The existing UGB delineation methods are limited by the lack of data granularity, and most of them can only simulate urban development based on the perspectives of economic development and natural resources, lacking consideration for human activities. To this end, we propose a new framework for the delineation of UGBs. This framework integrates the concepts of humanism and low-carbon development and sets constraints, including the potential of human activities, natural resource background, ecological environment protection, and subsistence conditions, to comprehensively consider the influence of human activities in low-carbon urban development. In terms of model construction, this framework utilizes a constrained CA model supported by multiple sources of big data. The CA model takes the patch change as the base unit of urban development simulation and uses the results of three evaluations and one limitation as constraints to simulate urban development. In particular, the support of big data makes it possible to calculate the expansion potential of human activities, and high fine-scale multi-source big data, such as mobile phone signaling data, also provide the possibility of a solution to the better evaluation of human activities. That makes the simulation results more accurate and reliable. The application of our proposed UGB delineation framework in a rapidly growing city in China demonstrates the applicability and reliability of this framework. Considering multi-objective constraints and big data support, the framework is also applicable in other cities.

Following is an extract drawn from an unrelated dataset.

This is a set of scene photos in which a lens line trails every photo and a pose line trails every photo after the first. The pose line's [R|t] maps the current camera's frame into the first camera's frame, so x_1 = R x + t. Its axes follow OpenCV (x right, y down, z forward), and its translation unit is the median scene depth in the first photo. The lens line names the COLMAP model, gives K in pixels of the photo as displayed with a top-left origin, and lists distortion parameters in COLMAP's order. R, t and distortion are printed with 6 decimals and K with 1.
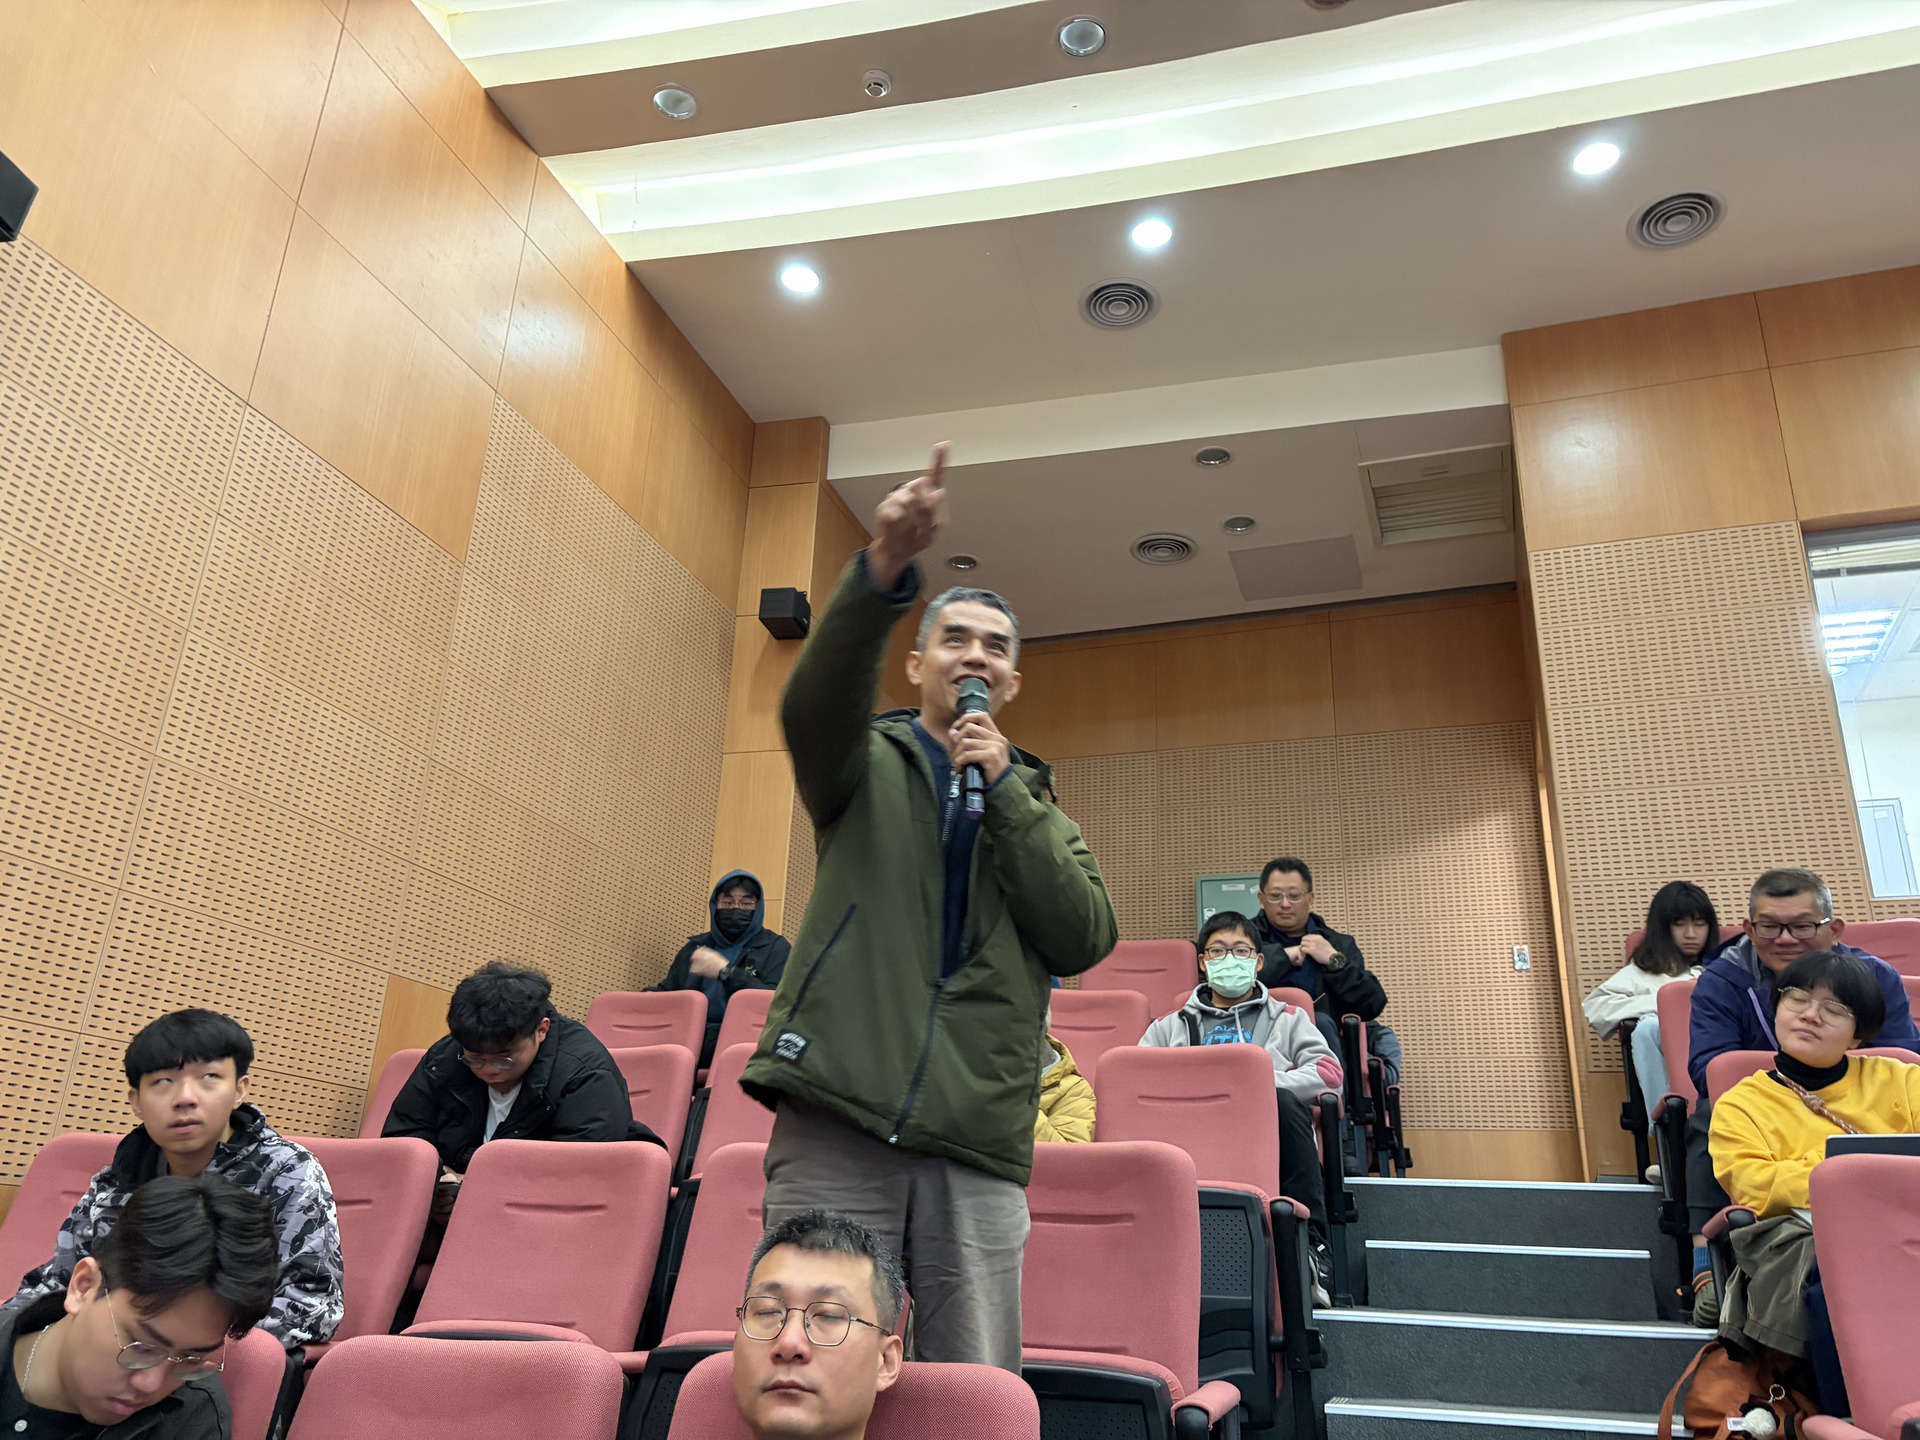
lens RADIAL K [[1464.8, 0, 1051.0], [0, 1464.8, 719.9], [0, 0, 1]] dist [0.140599, -0.122852]
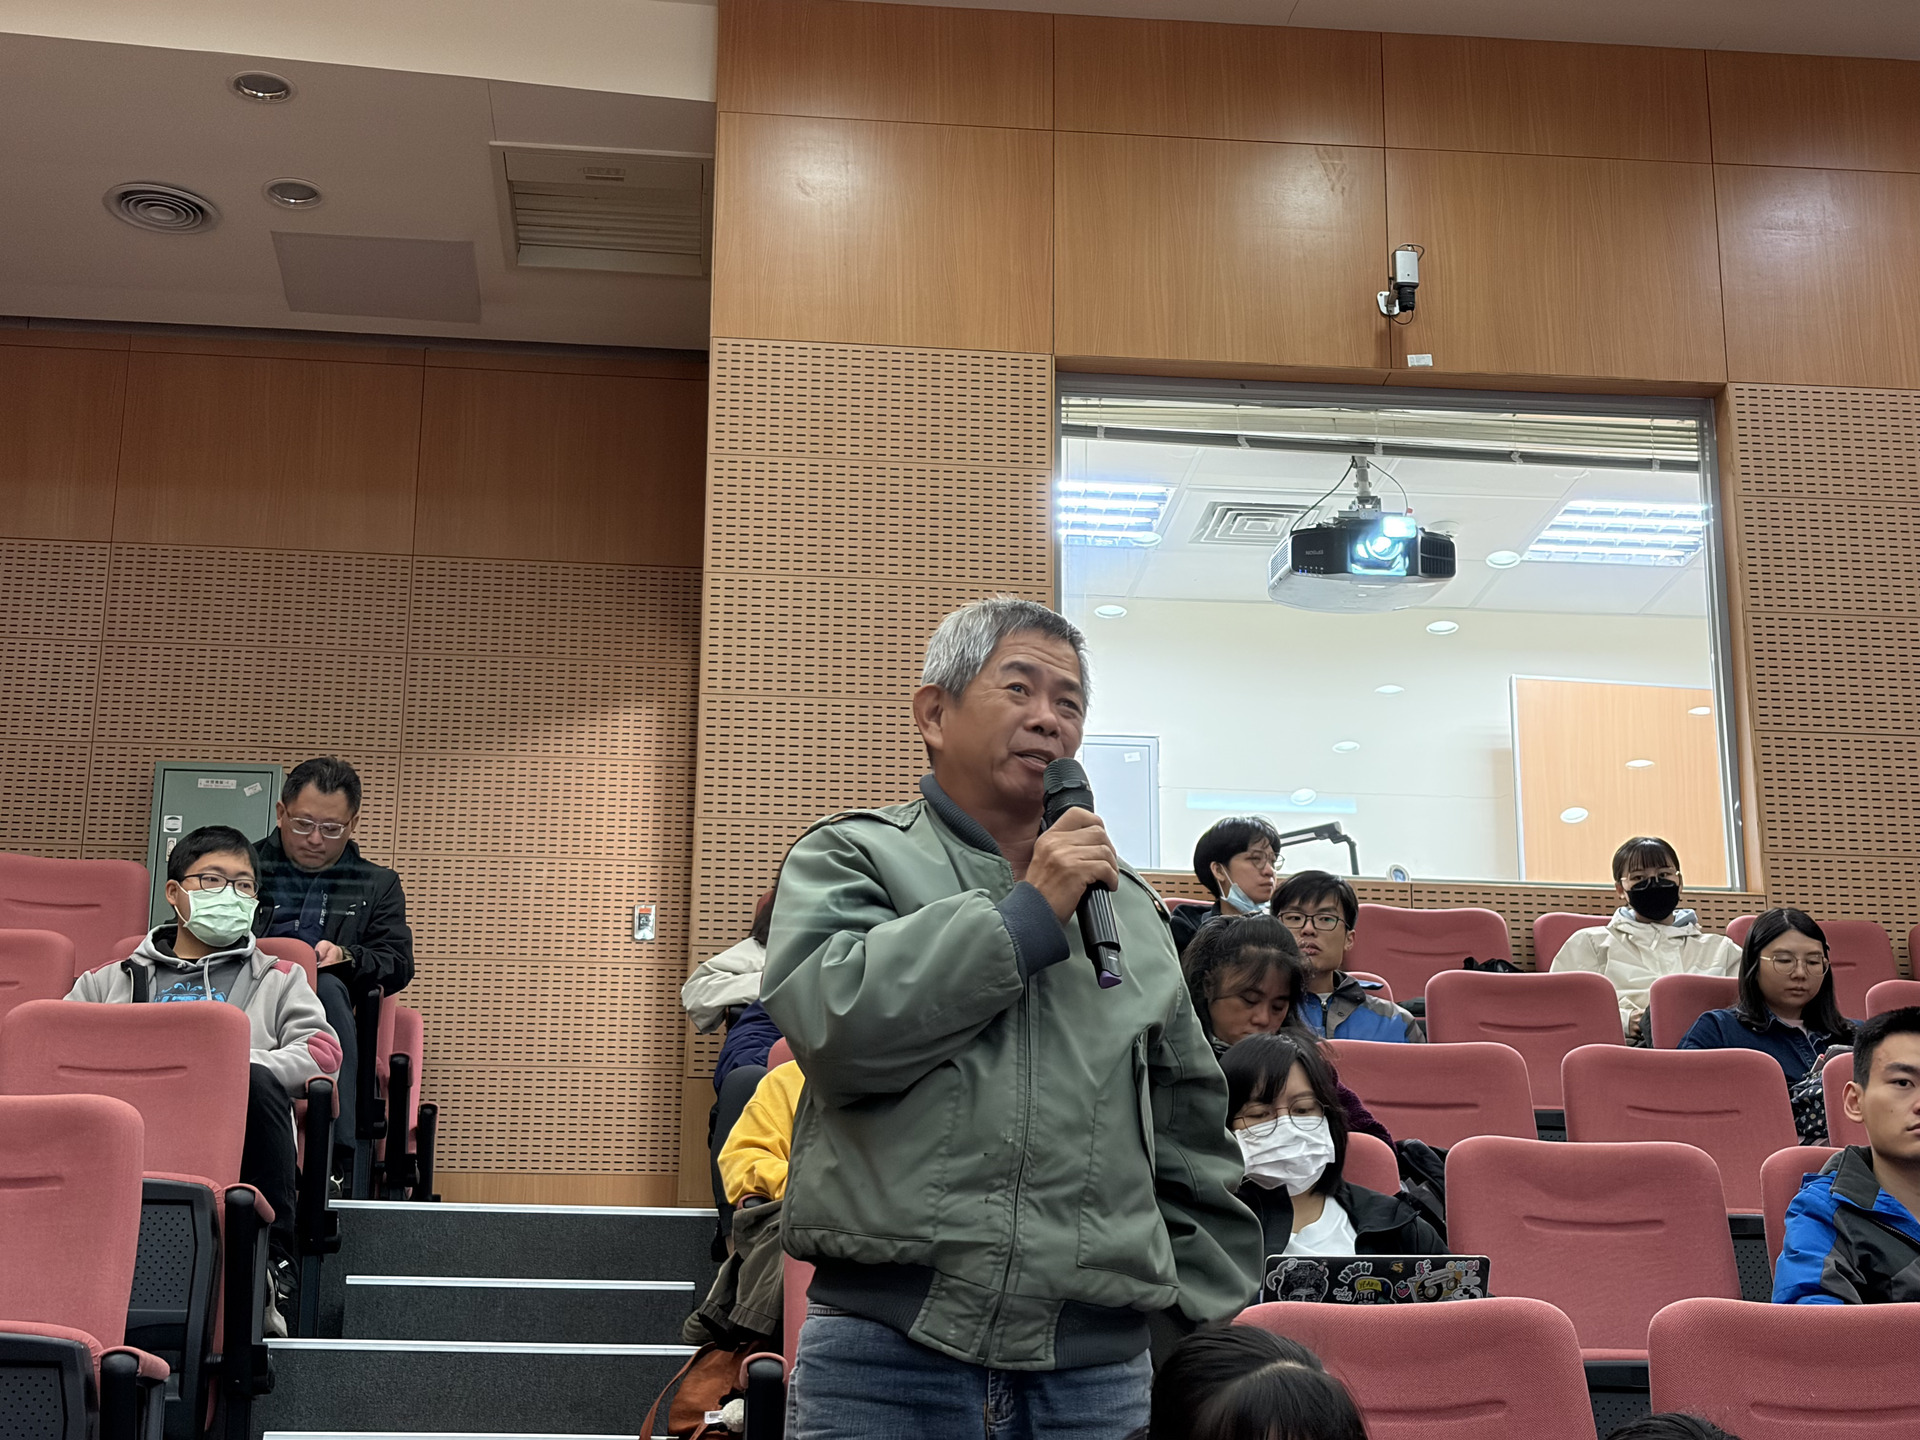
lens RADIAL K [[2984.0, 0, 960.0], [0, 2984.0, 720.0], [0, 0, 1]] dist [0.016669, -0.213471]
pose [[0.928268, 0.095585, 0.359420, -0.064016], [-0.129200, 0.989099, 0.070639, -0.066608], [-0.348750, -0.112009, 0.930499, -0.442651]]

However, our study still has some limitations. The range of mobile phone signaling data used in the case study only includes December 2019, which may not fully reflect the characteristic patterns of residents’ behaviors. In future studies, the data will be analyzed with a longer time series to obtain a more objective and comprehensive characteristic pattern. Meanwhile, this paper only discusses low-carbon development in terms of the evaluation of ecological conservation importance and the limitation of human survival materials constraints, and in the future, we will add quantitative measurements to make our framework more detailed.